> **Instructions to follow**
Give each line of the listing below as one string in a JSON list, leaving out blank lines and the pictures.

[Data listing]
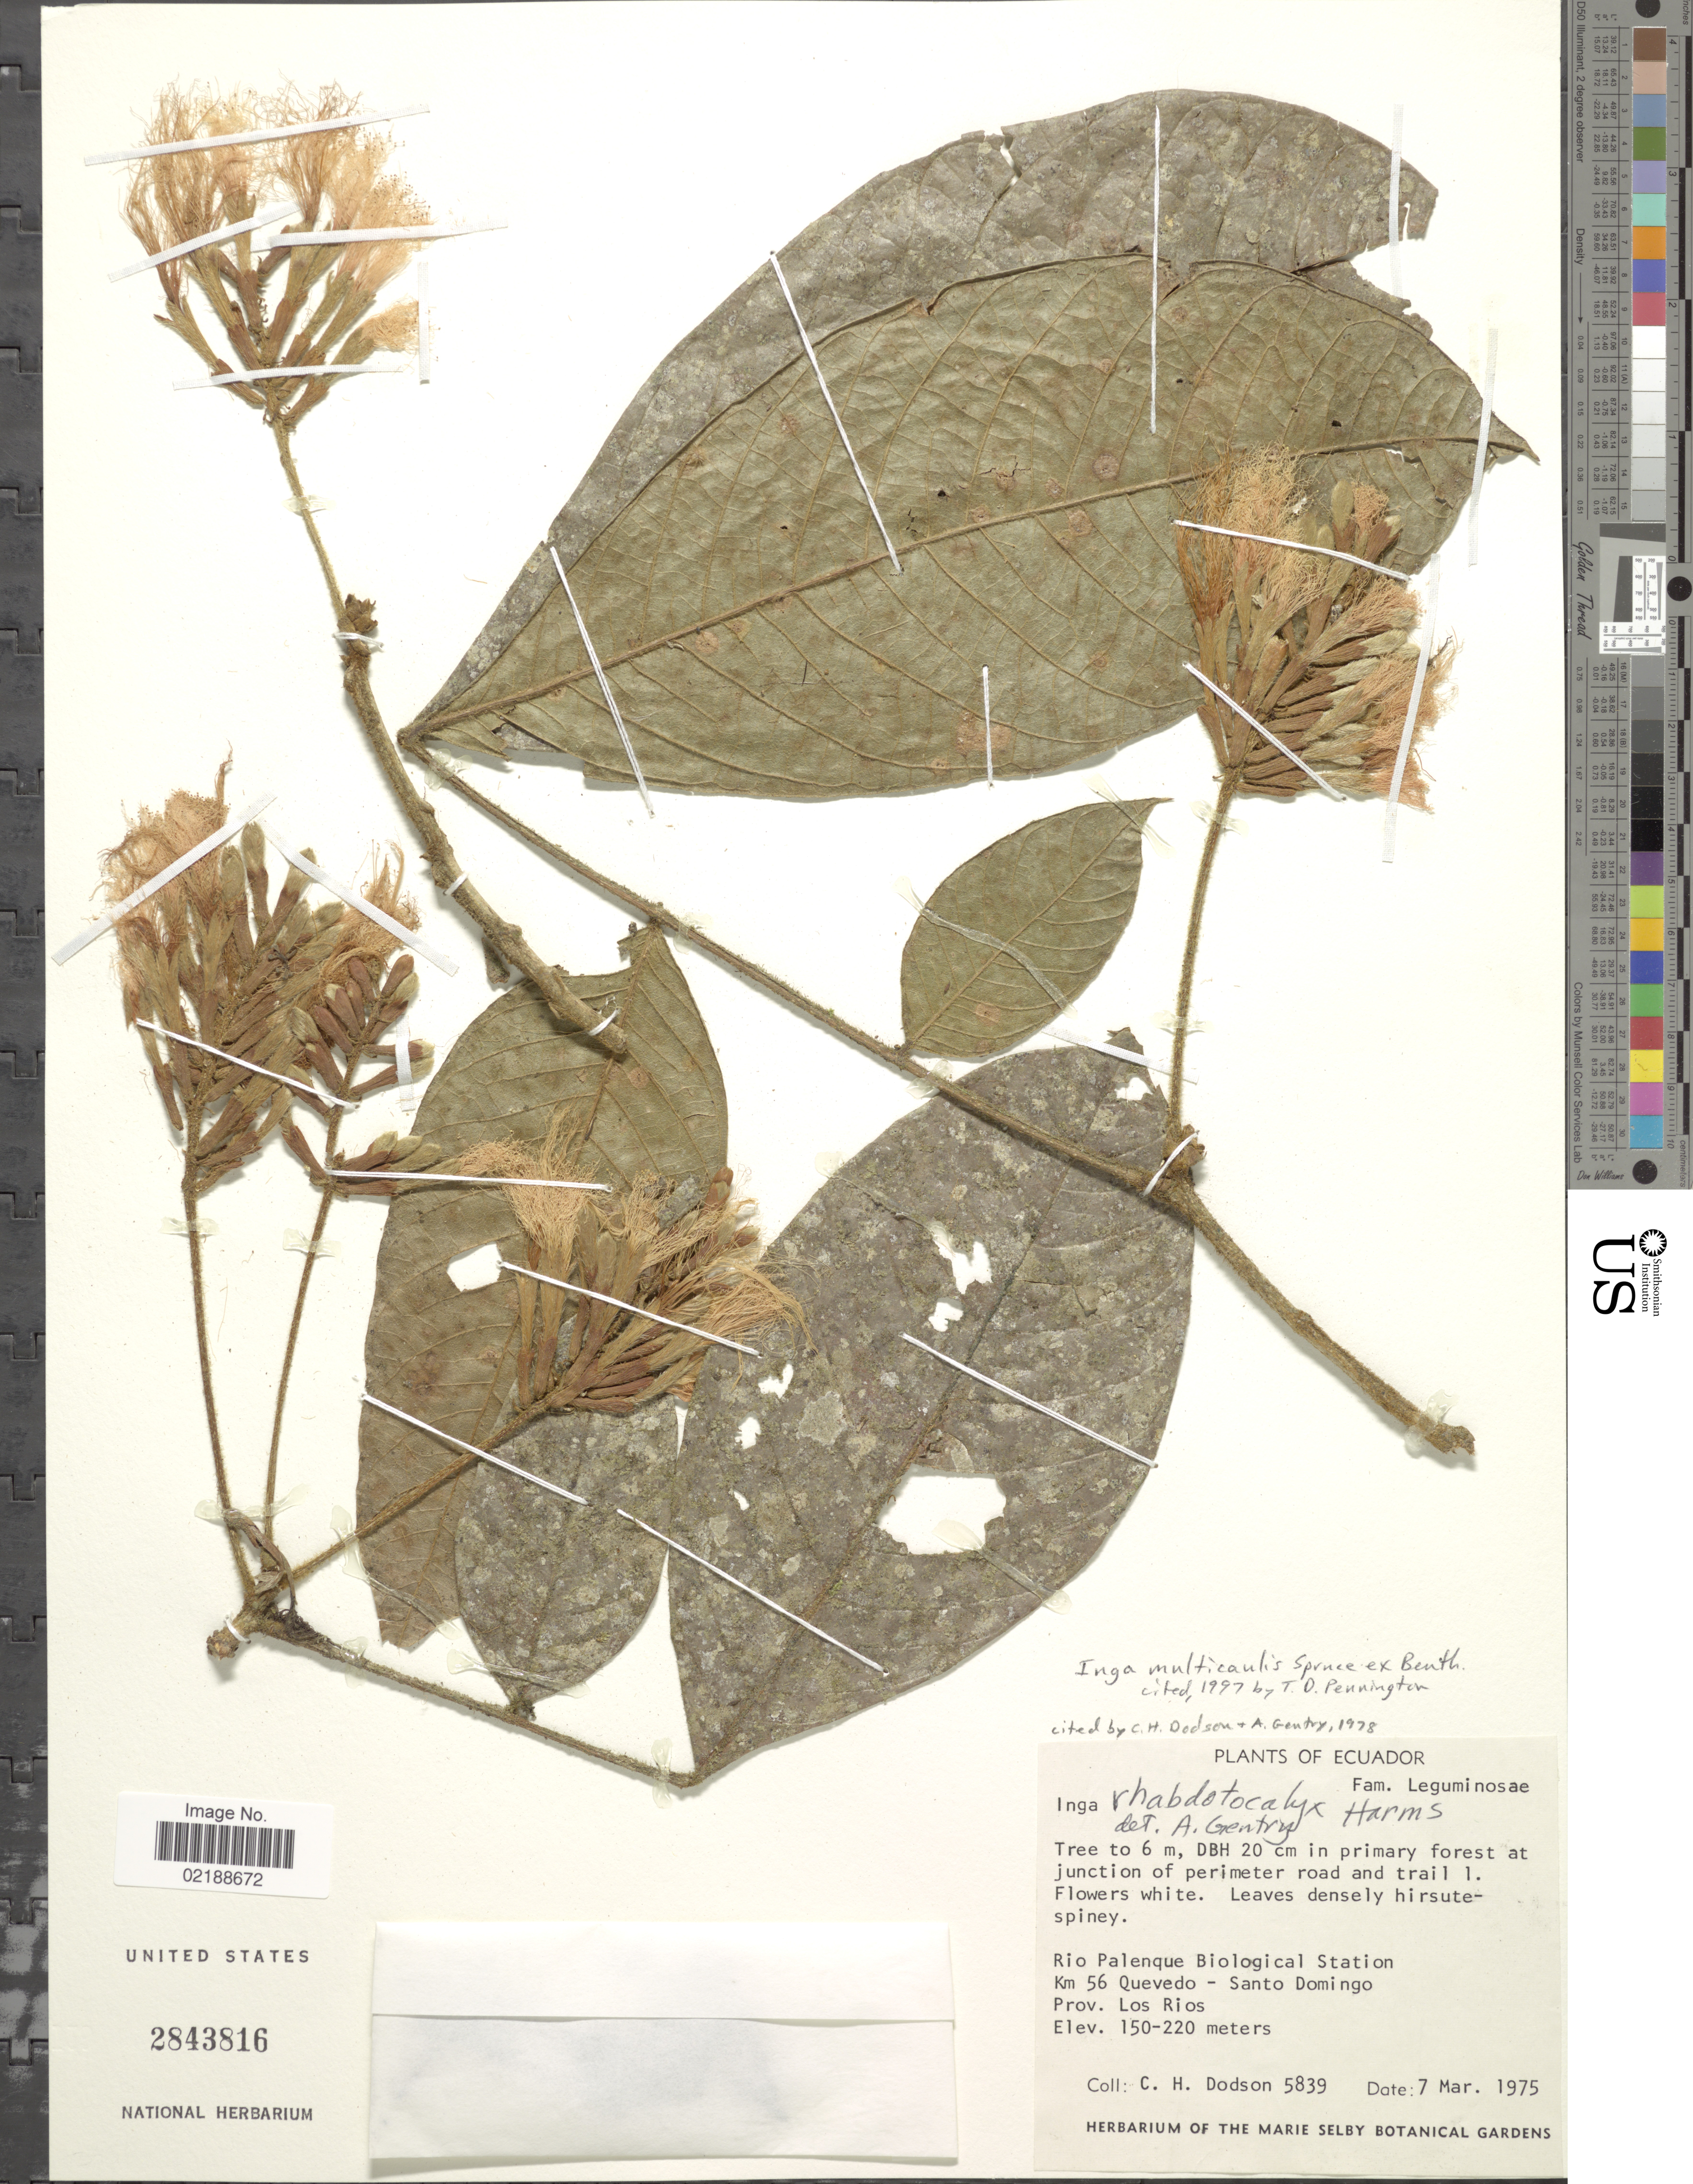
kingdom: Plantae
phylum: Tracheophyta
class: Magnoliopsida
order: Fabales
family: Fabaceae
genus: Inga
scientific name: Inga multicaulis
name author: Spruce ex Benth.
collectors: C. H. Dodson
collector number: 5839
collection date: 1975-03-07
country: Ecuador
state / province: Los Ríos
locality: Rio Palenque Biological Station Km 56 Quevedo - Santo Domingo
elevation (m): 150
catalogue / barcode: US 2843816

> **Response below**
[
  "kingdom: Plantae",
  "phylum: Tracheophyta",
  "class: Magnoliopsida",
  "order: Fabales",
  "family: Fabaceae",
  "genus: Inga",
  "scientific name: Inga multicaulis",
  "name author: Spruce ex Benth.",
  "collectors: C. H. Dodson",
  "collector number: 5839",
  "collection date: 1975-03-07",
  "country: Ecuador",
  "state / province: Los Ríos",
  "locality: Rio Palenque Biological Station Km 56 Quevedo - Santo Domingo",
  "elevation (m): 150",
  "catalogue / barcode: US 2843816"
]